■ What to work on
Output, word for word, every line from the line with "patio umbrella, 13.37" through the final line of the data below.

■ Task material
_ _ _ _ _ _ _
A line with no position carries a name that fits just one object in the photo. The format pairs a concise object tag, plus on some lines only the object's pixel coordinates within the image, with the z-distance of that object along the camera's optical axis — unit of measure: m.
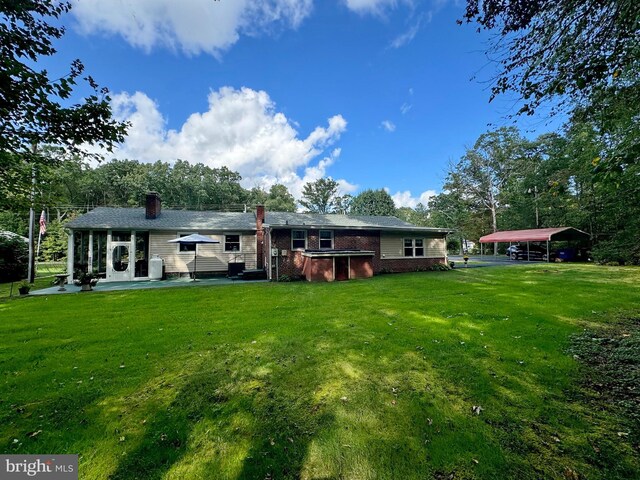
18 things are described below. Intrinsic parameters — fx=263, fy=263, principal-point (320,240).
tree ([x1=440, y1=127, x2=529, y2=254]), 33.41
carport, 21.83
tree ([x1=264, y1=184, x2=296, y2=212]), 49.06
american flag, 16.12
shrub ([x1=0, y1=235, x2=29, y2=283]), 15.29
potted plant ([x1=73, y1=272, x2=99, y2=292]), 11.36
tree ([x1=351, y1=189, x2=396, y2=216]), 47.47
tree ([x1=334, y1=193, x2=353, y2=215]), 53.53
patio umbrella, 13.37
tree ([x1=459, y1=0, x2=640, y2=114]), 3.39
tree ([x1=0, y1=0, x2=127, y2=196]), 3.83
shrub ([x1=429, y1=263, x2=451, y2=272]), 17.41
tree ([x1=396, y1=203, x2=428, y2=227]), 50.92
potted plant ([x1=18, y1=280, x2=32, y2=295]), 10.55
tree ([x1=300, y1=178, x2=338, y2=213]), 52.84
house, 14.12
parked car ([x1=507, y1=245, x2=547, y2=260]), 25.25
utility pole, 13.80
_ _ _ _ _ _ _
■ Your response
patio umbrella, 13.37
tree ([x1=459, y1=0, x2=640, y2=114]), 3.39
tree ([x1=0, y1=0, x2=127, y2=196]), 3.83
shrub ([x1=429, y1=263, x2=451, y2=272]), 17.41
tree ([x1=396, y1=203, x2=428, y2=227]), 50.92
potted plant ([x1=18, y1=280, x2=32, y2=295]), 10.55
tree ([x1=300, y1=178, x2=338, y2=213]), 52.84
house, 14.12
parked car ([x1=507, y1=245, x2=547, y2=260]), 25.25
utility pole, 13.80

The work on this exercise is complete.